- [Work instruction]
Put every line of the records below into a Markdown table with the columns Row and Line, numbering the rows and skipping blank lines. Leave the pictures out.
----- Records for this exercise
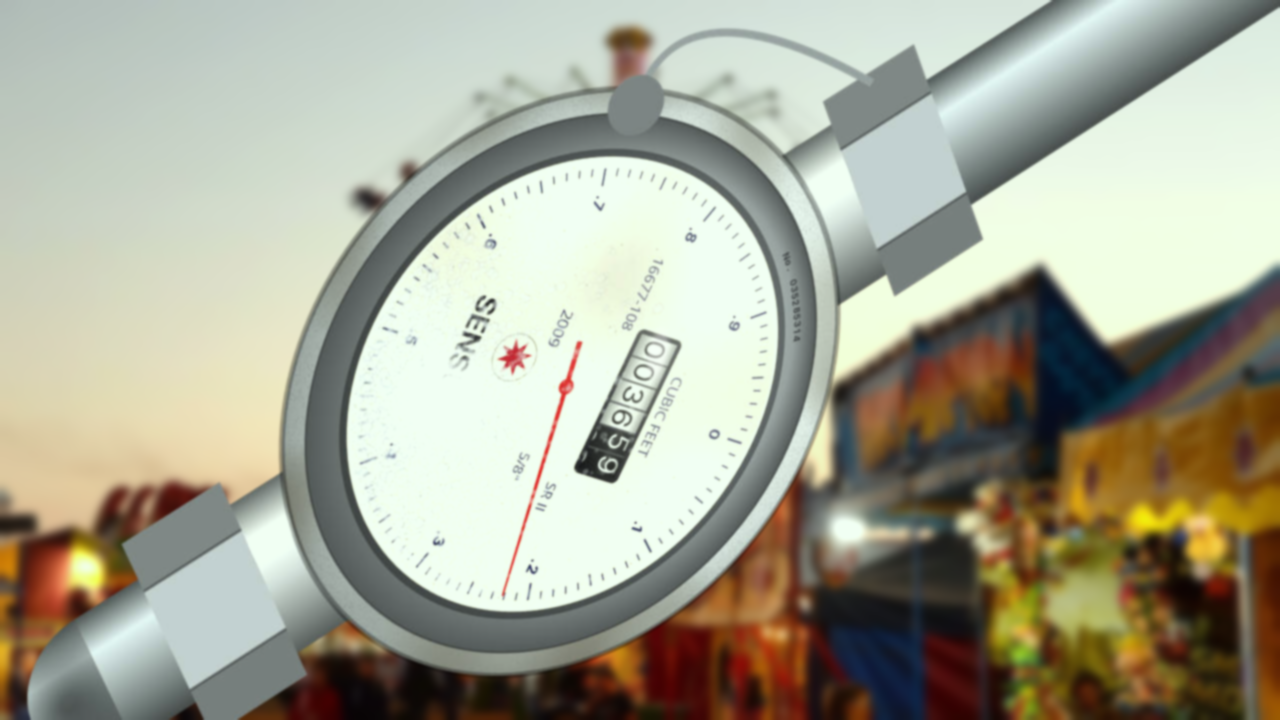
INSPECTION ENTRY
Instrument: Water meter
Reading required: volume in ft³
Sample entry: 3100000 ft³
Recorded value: 3659.22 ft³
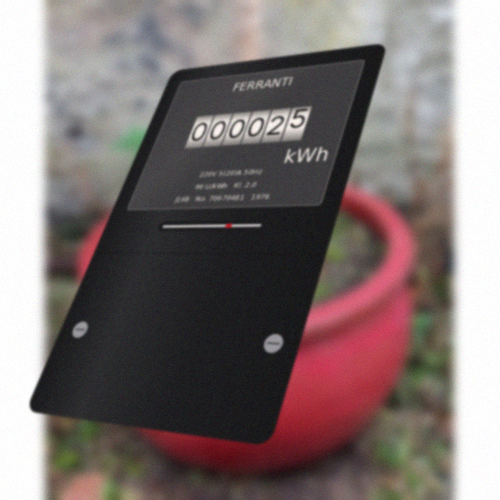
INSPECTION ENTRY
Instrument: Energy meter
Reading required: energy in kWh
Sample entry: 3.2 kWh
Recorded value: 25 kWh
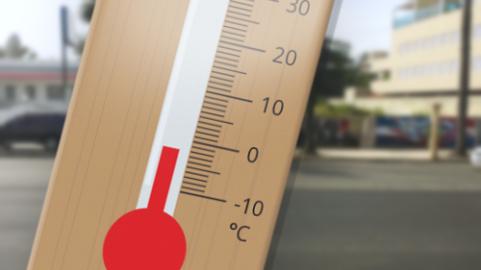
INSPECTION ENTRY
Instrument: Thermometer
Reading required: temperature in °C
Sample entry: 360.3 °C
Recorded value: -2 °C
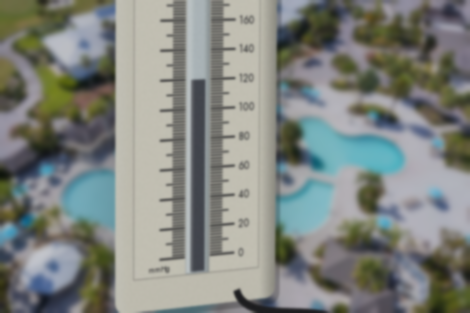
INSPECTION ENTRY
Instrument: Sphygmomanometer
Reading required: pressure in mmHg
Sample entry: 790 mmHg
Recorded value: 120 mmHg
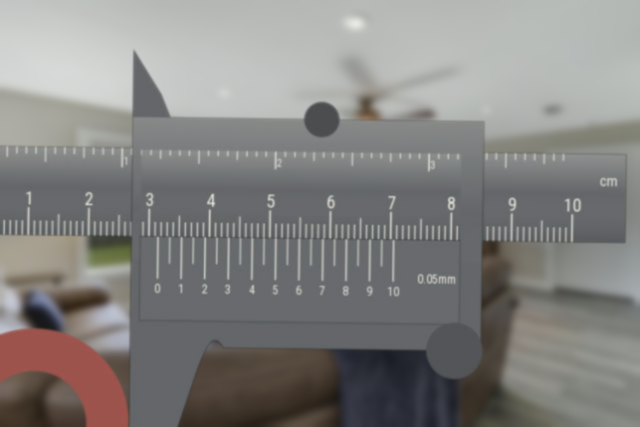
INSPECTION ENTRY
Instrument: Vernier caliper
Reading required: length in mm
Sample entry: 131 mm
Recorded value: 31.5 mm
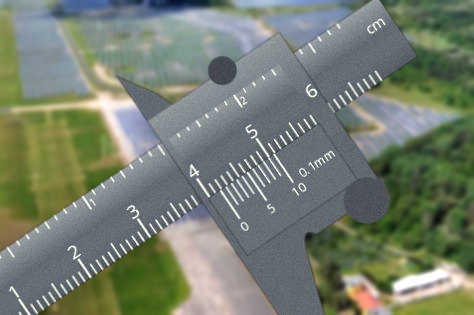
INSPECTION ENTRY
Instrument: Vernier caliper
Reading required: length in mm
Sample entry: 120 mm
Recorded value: 41.8 mm
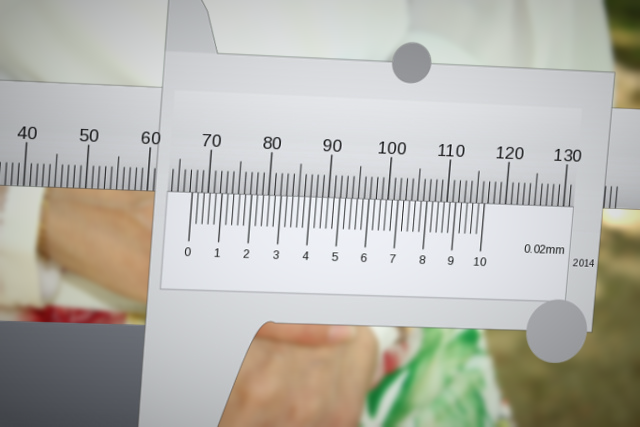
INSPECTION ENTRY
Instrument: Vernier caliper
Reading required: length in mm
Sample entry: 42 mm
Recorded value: 67.4 mm
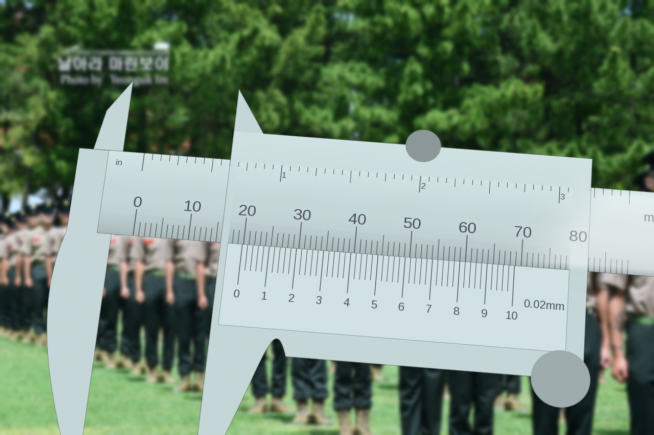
----------
- [Response to this exercise]
| Row | Line |
|---|---|
| 1 | INSPECTION ENTRY |
| 2 | Instrument: Water meter |
| 3 | Reading required: volume in ft³ |
| 4 | Sample entry: 3100000 ft³ |
| 5 | Recorded value: 3659.22 ft³ |
| 6 | INSPECTION ENTRY |
| 7 | Instrument: Energy meter |
| 8 | Reading required: energy in kWh |
| 9 | Sample entry: 3.2 kWh |
| 10 | Recorded value: 25 kWh |
| 11 | INSPECTION ENTRY |
| 12 | Instrument: Thermometer |
| 13 | Reading required: temperature in °C |
| 14 | Sample entry: 360.3 °C |
| 15 | Recorded value: -2 °C |
| 16 | INSPECTION ENTRY |
| 17 | Instrument: Sphygmomanometer |
| 18 | Reading required: pressure in mmHg |
| 19 | Sample entry: 790 mmHg |
| 20 | Recorded value: 120 mmHg |
| 21 | INSPECTION ENTRY |
| 22 | Instrument: Vernier caliper |
| 23 | Reading required: length in mm |
| 24 | Sample entry: 131 mm |
| 25 | Recorded value: 31.5 mm |
| 26 | INSPECTION ENTRY |
| 27 | Instrument: Vernier caliper |
| 28 | Reading required: length in mm |
| 29 | Sample entry: 120 mm |
| 30 | Recorded value: 41.8 mm |
| 31 | INSPECTION ENTRY |
| 32 | Instrument: Vernier caliper |
| 33 | Reading required: length in mm |
| 34 | Sample entry: 42 mm |
| 35 | Recorded value: 67.4 mm |